Job item
Bring back every record exactly, except for the pictures, which stay out.

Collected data

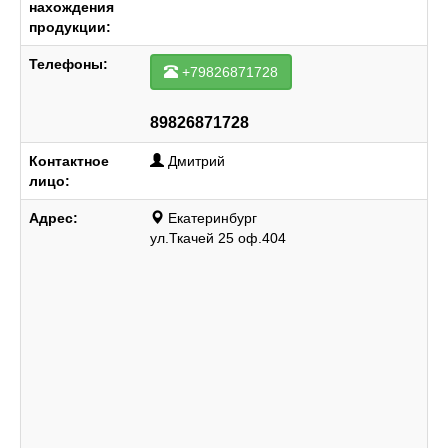
нахождения
продукции:
Телефоны:
+79826871728
89826871728
Контактное
Дмитрий
лицо:
Адрес:
Екатеринбург
ул.Ткачей 25 оф.404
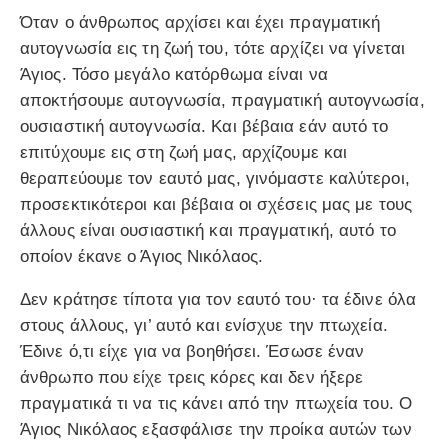
Όταν ο άνθρωπος αρχίσει και έχει πραγματική
αυτογνωσία εις τη ζωή του, τότε αρχίζει να γίνεται
Άγιος. Τόσο μεγάλο κατόρθωμα είναι να
αποκτήσουμε αυτογνωσία, πραγματική αυτογνωσία,
ουσιαστική αυτογνωσία. Και βέβαια εάν αυτό το
επιτύχουμε εις στη ζωή μας, αρχίζουμε και
θεραπεύουμε τον εαυτό μας, γινόμαστε καλύτεροι,
προσεκτικότεροι και βέβαια οι σχέσεις μας με τους
άλλους είναι ουσιαστική και πραγματική, αυτό το
οποίον έκανε ο Άγιος Νικόλαος.
Δεν κράτησε τίποτα για τον εαυτό του· τα έδινε όλα
στους άλλους, γι’ αυτό και ενίσχυε την πτωχεία.
Έδινε ό,τι είχε για να βοηθήσει. Έσωσε έναν
άνθρωπο που είχε τρεις κόρες και δεν ήξερε
πραγματικά τι να τις κάνει από την πτωχεία του. Ο
Άγιος Νικόλαος εξασφάλισε την προίκα αυτών των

Task answer
нахождения
продукции:
Телефоны:
+79826871728
89826871728
Контактное
Дмитрий
лицо:
Адрес:
Екатеринбург
ул.Ткачей 25 оф.404
Όταν ο άνθρωπος αρχίσει και έχει πραγματική
αυτογνωσία εις τη ζωή του, τότε αρχίζει να γίνεται
Άγιος. Τόσο μεγάλο κατόρθωμα είναι να
αποκτήσουμε αυτογνωσία, πραγματική αυτογνωσία,
ουσιαστική αυτογνωσία. Και βέβαια εάν αυτό το
επιτύχουμε εις στη ζωή μας, αρχίζουμε και
θεραπεύουμε τον εαυτό μας, γινόμαστε καλύτεροι,
προσεκτικότεροι και βέβαια οι σχέσεις μας με τους
άλλους είναι ουσιαστική και πραγματική, αυτό το
οποίον έκανε ο Άγιος Νικόλαος.
Δεν κράτησε τίποτα για τον εαυτό του· τα έδινε όλα
στους άλλους, γι’ αυτό και ενίσχυε την πτωχεία.
Έδινε ό,τι είχε για να βοηθήσει. Έσωσε έναν
άνθρωπο που είχε τρεις κόρες και δεν ήξερε
πραγματικά τι να τις κάνει από την πτωχεία του. Ο
Άγιος Νικόλαος εξασφάλισε την προίκα αυτών των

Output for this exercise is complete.